Letting D be the derivative operator, i.e. Df = f’, we can see that the Maclaurin series of a function is

f(x) = f(0) + x f'(0) + (1/2) x^2 f”(0) + …

= ( (1 + x D + (1/2) x^2 D^2 + …) f ) (0)

= { since x is just a number here, not an operator }

= ( (1 + x D + (1/2) (x D)^2 + …) f ) (0)

= ( e^(x D) f ) (0).

This is closely related to the e^(-i p x) from quantum mechanics.

I never heard before about Cos(A), with A as a matrix. However, I learned as a student (long ago, then …) the definition of Exp(A) , defined with the the same series “trick”. Such Matrices exponentials are used in some reliability calculations, I have heard.

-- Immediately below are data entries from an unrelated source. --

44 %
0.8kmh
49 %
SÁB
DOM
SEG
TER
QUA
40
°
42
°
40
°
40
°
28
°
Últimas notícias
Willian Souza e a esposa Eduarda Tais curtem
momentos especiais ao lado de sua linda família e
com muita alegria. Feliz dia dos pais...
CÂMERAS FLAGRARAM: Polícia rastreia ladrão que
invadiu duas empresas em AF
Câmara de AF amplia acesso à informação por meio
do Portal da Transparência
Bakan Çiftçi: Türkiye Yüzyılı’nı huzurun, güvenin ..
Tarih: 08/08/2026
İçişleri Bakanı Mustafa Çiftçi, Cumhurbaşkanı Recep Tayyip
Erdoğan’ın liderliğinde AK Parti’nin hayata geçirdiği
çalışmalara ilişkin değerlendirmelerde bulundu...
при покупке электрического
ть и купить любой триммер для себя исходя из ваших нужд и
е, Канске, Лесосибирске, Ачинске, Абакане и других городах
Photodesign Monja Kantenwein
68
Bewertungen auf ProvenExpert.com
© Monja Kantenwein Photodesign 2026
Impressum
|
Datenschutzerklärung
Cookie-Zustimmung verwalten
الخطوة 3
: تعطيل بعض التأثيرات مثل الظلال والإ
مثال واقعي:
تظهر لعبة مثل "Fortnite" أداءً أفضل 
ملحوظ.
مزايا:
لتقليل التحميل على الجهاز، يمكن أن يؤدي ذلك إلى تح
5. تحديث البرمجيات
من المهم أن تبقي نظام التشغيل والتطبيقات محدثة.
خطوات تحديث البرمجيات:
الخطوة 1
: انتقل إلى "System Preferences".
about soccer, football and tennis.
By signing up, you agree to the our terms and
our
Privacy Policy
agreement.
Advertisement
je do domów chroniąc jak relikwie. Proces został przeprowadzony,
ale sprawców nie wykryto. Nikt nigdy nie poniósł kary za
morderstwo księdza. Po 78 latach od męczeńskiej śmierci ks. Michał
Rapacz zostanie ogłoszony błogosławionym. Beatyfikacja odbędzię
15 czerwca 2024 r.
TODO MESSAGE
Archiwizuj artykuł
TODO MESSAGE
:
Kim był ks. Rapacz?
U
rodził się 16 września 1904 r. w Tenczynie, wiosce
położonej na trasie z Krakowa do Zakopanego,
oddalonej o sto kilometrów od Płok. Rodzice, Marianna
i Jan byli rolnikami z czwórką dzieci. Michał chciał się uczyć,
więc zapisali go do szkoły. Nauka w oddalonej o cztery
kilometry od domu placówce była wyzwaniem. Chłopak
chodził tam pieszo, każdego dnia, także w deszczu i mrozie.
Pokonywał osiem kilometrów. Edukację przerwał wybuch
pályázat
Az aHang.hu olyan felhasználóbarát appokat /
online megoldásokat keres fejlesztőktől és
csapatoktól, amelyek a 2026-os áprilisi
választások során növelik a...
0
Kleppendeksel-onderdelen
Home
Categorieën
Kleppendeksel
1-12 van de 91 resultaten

Here’s the cosine of that matrix

>>> cos(Matrix([[1, 2], [3, 4]])).rewrite(exp).rewrite(cos).simplify()

Matrix([

[sqrt(33)*sin(5/2)*sin(sqrt(33)/2)/11 + cos(5/2)*cos(sqrt(33)/2), -4*sqrt(33)*sin(5/2)*sin(sqrt(33)/2)/33],

[ -2*sqrt(33)*sin(5/2)*sin(sqrt(33)/2)/11, -sqrt(33)*sin(5/2)*sin(sqrt(33)/2)/11 + cos(5/2)*cos(sqrt(33)/2)]])

>>> _.evalf()

Matrix([

[ 0.855423165077998, -0.110876381010749],

[-0.166314571516123, 0.689108593561875]])

@Per Persson: unfortunately what you write isn’t correct, e.g., x²D² is different from (xD)² = xDxD = xxD + xxDD (the D also “hits” the x). Check by applying your operator to f(x)=x : x²D²f(x) = 0, (xD)²f(x) = xDxDx = xDx = x.